According to the TSA, the number of Americans accidentally bringing their guns with them to the airport has been rising in recent years, and this year could see a record-high number of firearms seized at airport security. Already more than 4,600 firearms have been discovered at airports around the country, compared to about 6,000 over the course of 2021, and while those found with a gun in their carry-on don’t face federal criminal charges, they can have fines of up to $14,000 imposed on them for their mistake. Additionally, depending on where the goof took place, they can still have state-level charges levied against them as well.
One of the latest gun owners to find herself in this embarrassing and potentially pricey situation is Bexar County Court Judge Rosie Speedlin Gonzalez, who recently realized the hard way that she had left one of her pistols in her carry-on bag as she was going through security at the San Antonio airport on her way to a conference in Miami.
In her chambers behind County Court 13, Judge Gonzalez showed us the case she had at the checkpoint and the handgun that was in one of the pockets.
According to the police report, the handgun was “chambered with five bullets in the magazine.”
“I had a flight scheduled to go out to Miami, I had to make sure I caught the flight and it was a complete oversight on my part and I hope it serves as a lesson for people that carry to be that much more diligent in going through their things before they board a plane,” Gonzalez said.

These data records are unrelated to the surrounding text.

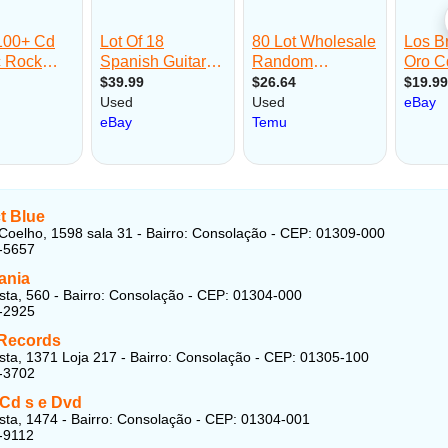
 Blue
Coelho, 1598 sala 31 - Bairro: Consolação - CEP: 01309-000
-5657
ania
ta, 560 - Bairro: Consolação - CEP: 01304-000
-2925
Records
ta, 1371 Loja 217 - Bairro: Consolação - CEP: 01305-100
-3702
 Cd s e Dvd
ta, 1474 - Bairro: Consolação - CEP: 01304-001
-9112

Gonzalez says police allowed her wife to come pick up the gun. A San Antonio Police spokesperson said in an email that is the usual procedure.
Gonzalez was asked if she could face further repercussions.
“I think I could. I believe that the incident report has been forwarded to the district attorney’s office. I was told by the officer that TSA may follow through with a fine of some sort,” Gonzalez said.
The judge says that she owns and carries a firearm because of her work, which often puts her in contact with those accused of violent domestic abuse. Gonzalez told reporters that over the years she’s received a number of threats, likely from former defendants, and so she decided that she wanted to be able to protect herself.
I applaud her for thinking about her personal safety, but I’m sure she’s also kicking herself for not making sure she knew where her gun was before heading to the airport.
As I’ve written here previously, I’m downright paranoid when it comes to checking my bags before I travel, even though I don’t store my luggage with my guns. I guess I’m worried the Ammo Fairy is going to drop a couple of rounds in my carry-on, even though I really have no reason to be concerned. Still, every time I fly I end up checking every pocket of my bag beforehand, just to be on the safe side. It only takes a couple of minutes but it saves me the potential headache, embarrassment, and potential fines or criminal charges that could result from being caught with a gun or ammunition while going through airport security, and I encourage all gun owners to do the same. Mistakes can happen to the best of us, even judges, but a little time and attention is all that’s need to prevent this particular misstep.